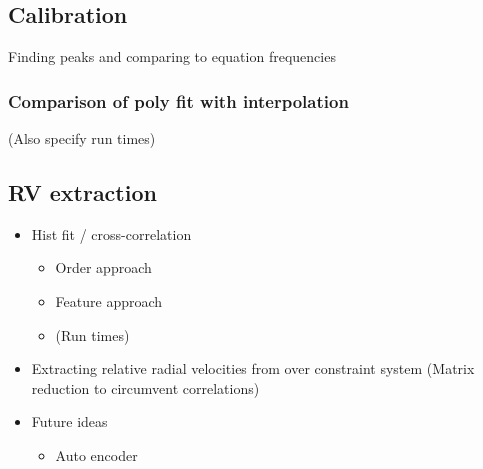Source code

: \subsection{Calibration}
    Finding peaks and comparing to equation frequencies
    \subsubsection{Comparison of poly fit with interpolation}
        (Also specify run times)

\subsection{RV extraction}
    \begin{itemize}
        \item Hist fit / cross-correlation
        \begin{itemize}
            \item Order approach
            \item Feature approach
            \item (Run times)
        \end{itemize}
        \item Extracting relative radial velocities from over constraint system (Matrix reduction to circumvent correlations)
        \item Future ideas
        \begin{itemize}
            \item Auto encoder
        \end{itemize}
    \end{itemize}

### Description of the task
Restate the material above word for word; pictures do not belong in the copy.

### Written reply
Source code

: \subsection{Calibration}
    Finding peaks and comparing to equation frequencies
    \subsubsection{Comparison of poly fit with interpolation}
        (Also specify run times)

\subsection{RV extraction}
    \begin{itemize}
        \item Hist fit / cross-correlation
        \begin{itemize}
            \item Order approach
            \item Feature approach
            \item (Run times)
        \end{itemize}
        \item Extracting relative radial velocities from over constraint system (Matrix reduction to circumvent correlations)
        \item Future ideas
        \begin{itemize}
            \item Auto encoder
        \end{itemize}
    \end{itemize}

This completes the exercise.